WASHINGTON - A top secret cable from U.S. ambassador to Afghanistan has claimed that the presence of enemy safe havens in Pakistan could be a "deal breaker" in American efforts to end the country's longest war, according to a report published in The Washington Post Saturday.

The cable, written by Ambassador Ryan Crocker, amounted to an admission that years of U.S. efforts to curtail insurgent activity in Pakistan by the Haqqani network, a key Taliban ally, were failing, the newspaper said. According to the Post, because of the intended secrecy of that message, Crocker sent it through CIA channels, rather than normal State Department ones.

The Post said several officials familiar with the cable's contents said it could be used as ammunition by senior military officials who favour more aggressive action by the United States against the Haqqani havens in Pakistan. It also could give support to calls from senior military officials for a more-gradual withdrawal of U.S. forces from Afghanistan as the 2014 deadline for ending combat operations approaches.

These military officials, according to the Post. have maintained for months that the current strategy of targeting raids against Taliban leadership and building local Afghan governance is showing impressive results. But they warn that worsening conditions in Pakistan and the ability of insurgent groups to find haven there necessitates a larger American force than many in the Obama administration are advocating.

The United States is on course to reduce the size of its force in Afghanistan to about 68,000 troops by the end of this summer and shift from combat to more of an advisory role to Afghan forces by the middle of next year.

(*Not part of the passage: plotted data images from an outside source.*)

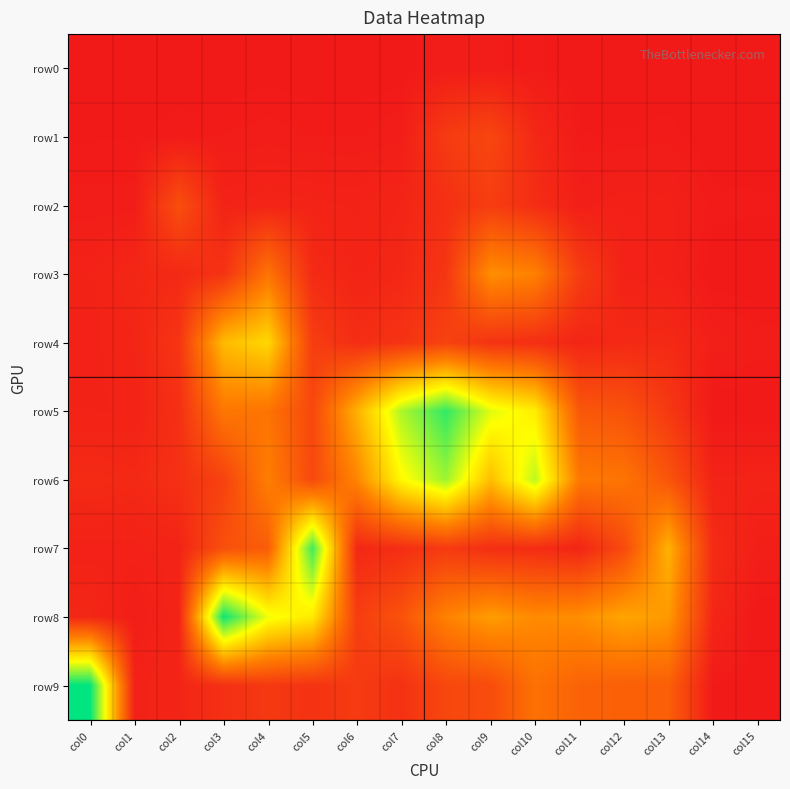

What is the spread (max minus min) of values at col9?

1701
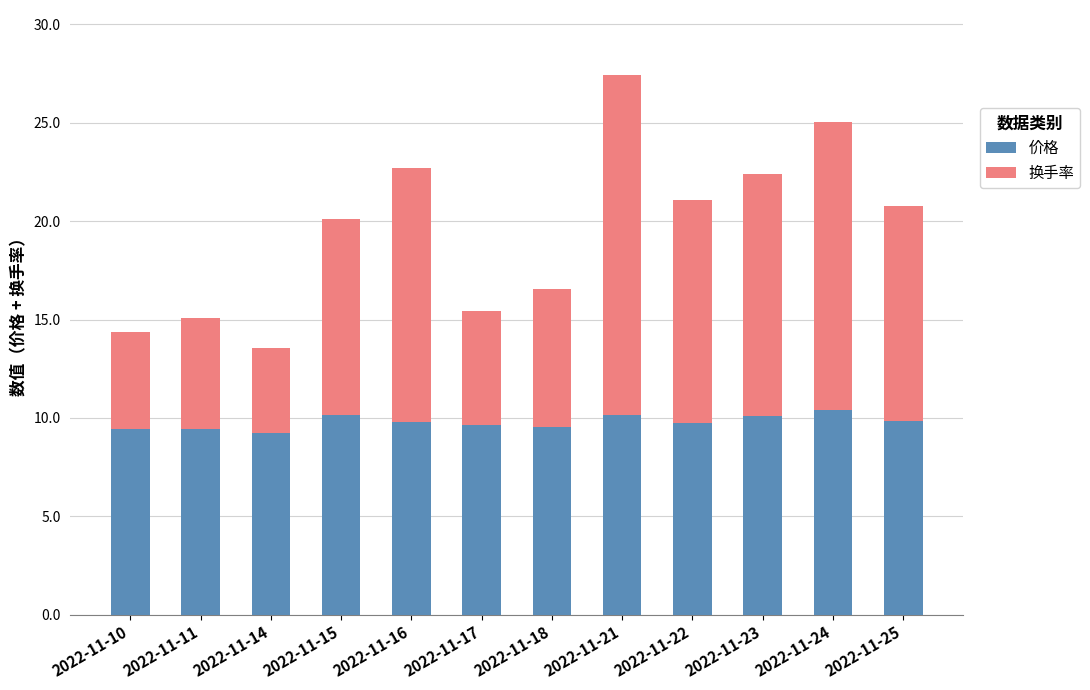

Which category has the highest value in the 价格 series?

2022-11-24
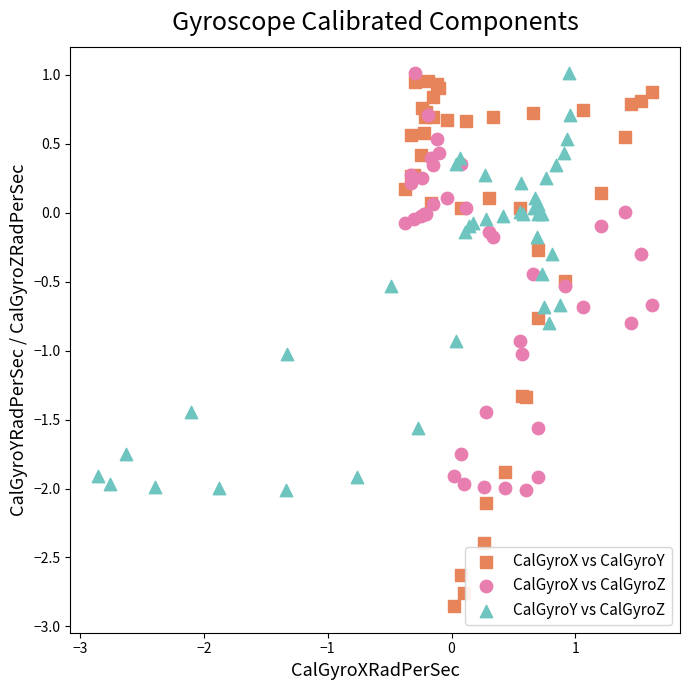

Which series has the widest spread of Y values?

CalGyroX vs CalGyroY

The coming drawdowns will put heavy pressure on the Afghan government in the east, where U.S. and Afghan forces have struggled to curb violence, in part because insurgents can flee across the border to Pakistan, U.S. officials said.

“The sanctuaries are a deal-killer for the [Afghan war] strategy,” said a senior defence official who is familiar with the ongoing debate and who, like several officials in this story, spoke on the condition of anonymity to discuss sensitive internal deliberations.

In past years, U.S. military officials have argued that the best defence against Pakistan insurgent sanctuaries was a stronger Afghan army and government. But with U.S. drawdowns looming, the need to directly address the sanctuaries seems more urgent, they said.

The Haqqani network is responsible for some of the larger and more dramatic attacks on Kabul, including one on the U.S. Embassy last year, U.S. officials said.